Kinda crazy the way they hold thier wings. Is the booted look more the norm than a muff? Nice looking birds. What do they do in the air? 
I was holding some orientals for a friend of mine. They hold thiers way down. I am considering getting a few of them. They fly mostly in groups of 3-7 birds. Most of the guys I know fly no more than ten and complain they still break up. 


yits


----------



## hasseian_313 (Oct 31, 2009)

these birds the yellow chested ones fly for bought 4 the black and brown ones fly for 8+ hr and ever 15 to 30 mints the dive to the coop and befor the laind the go tumbling up


----------



## JT (Mar 25, 2009)

Hey Hasseian, are those "miskis" the light brown chested ones?

Nice looking birds. I'm not a fan of reds and blacks, but I love miskis


----------



## hasseian_313 (Oct 31, 2009)

yah they are but msikis are more blue and gray ans usally have no yellow chest these are called anaber in iraq


----------



## doveone52 (Aug 3, 2009)

I'll call them beautiful! Nice video-majestic looking birds and nice looking family! I've heard that in the evening everyone flies their birds and it's a great sight to see. I'm wondering why you don't have any shakhsharli's as they are also very proud and noble looking birds. Maybe you don't like them?


----------



## hasseian_313 (Oct 31, 2009)

its not that it becuse i dont kno much bought them i have friends who do the iraqi vesion look beutifull but my birds are juged for looks and performence and it get comfusing berreding to many breeds


----------



## doveone52 (Aug 3, 2009)

I like them because they look fierce but are very people friendly.


----------



## hasseian_313 (Oct 31, 2009)

yah i love all pigeons but i keep turkish and iraqi tumbles now less trukish im focussing on iraqi tumblers they look the same but iraqi pigeons fly longer and i got other iraqi pigeosn that fly like this http://www.youtube.com/watch?v=zA_YaYEhu7U fly them in high wind conditons


----------



## doveone52 (Aug 3, 2009)

Great videos! Athletic birds! You could be a wildlife videographer!


----------



## Birdman79 (Aug 9, 2007)

Those videos are posted by kuwaiti pigeon fanciers,not from here.


----------



## hasseian_313 (Oct 31, 2009)

yah i have some of those 2 but as you kno not alot of new blood to work with so the ones in iraq and kuwait are much better but the ones i have are good over hear in the usa ......... hope to fly a few this spring comming up


----------



## zafer dal (Oct 25, 2008)

These Are Turkİsh Sİvas Breed They Are Not From Iraq ...they Fly That Many Hours I Know That ,it Is Very Hard To Fİnd Them Even Here In Turkey...
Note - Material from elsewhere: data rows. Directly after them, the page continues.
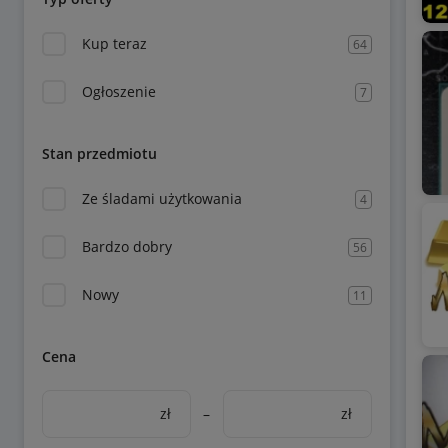
Kup teraz
64
Ogłoszenie
7
Stan przedmiotu
Ze śladami użytkowania
4
Bardzo dobry
56
Nowy
11
Cena
zł
–
zł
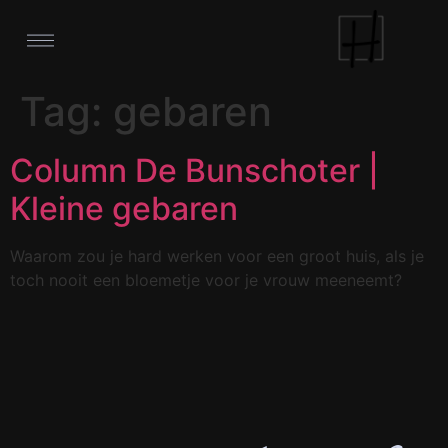
Tag:
gebaren
Column De Bunschoter |
Kleine gebaren
Waarom zou je hard werken voor een groot huis, als je
toch nooit een bloemetje voor je vrouw meeneemt?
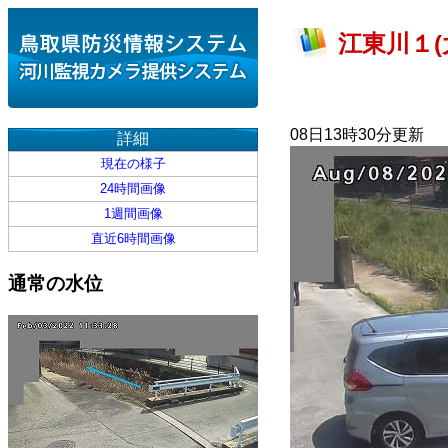
江東川１(
08日13時30分更新
詳細
現在の様子
24時間画像
1週間画像
直近6時間画像
通常の水位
Iraqie Birds Has Dİffrent Coloratİons...


----------



## hasseian_313 (Oct 31, 2009)

no bro these are birds impoted from iraq the blood line is 40 years old they are the same as turkish pigeons in sumawa and kut iraq these are found but not in mousel we trying to import more


----------



## zafer dal (Oct 25, 2008)

I Do Have Same Bİrds I Can Tell You That And You Can Track Them Back To 8o Years ,brds Are Transferİng From The Turkey To Iraq ...lately We Are Gettİng A Lot Of New Bloodlİnes From Mosul..whİch Really Love...if They Are Not What Pİgeons I M Talkİng About They Are For Sure Relatİves Because Completly Same Bİrds İn The Pİcrure....

How About Mosul Pİgeons Do You Have Some?? If You Have It I Would Lİke To See The Pİctures..


----------



## hasseian_313 (Oct 31, 2009)

yah i kno this breed in iraq any iraqi will tell came from turky in the southern part of iraq we fly em 12 plus hrs i got good line in the usa my uncal bought them from iraq and gave few to some friends he doesnt sell the mixed them and started to sell them claiming their from his birds so we dont give anymore


----------



## zafer dal (Oct 25, 2008)

I do respect a lot these kind of breeders who follows the bloodlıne all the time .in Turkey most of the people keep trying the perfection but nevere hapens ..ı belive ıt ıs always be happy what do you ın your hand because there ıs no ends for these performance pigeons..


----------



## hasseian_313 (Oct 31, 2009)

i have iraq reds and yellows and balks they are simmler


----------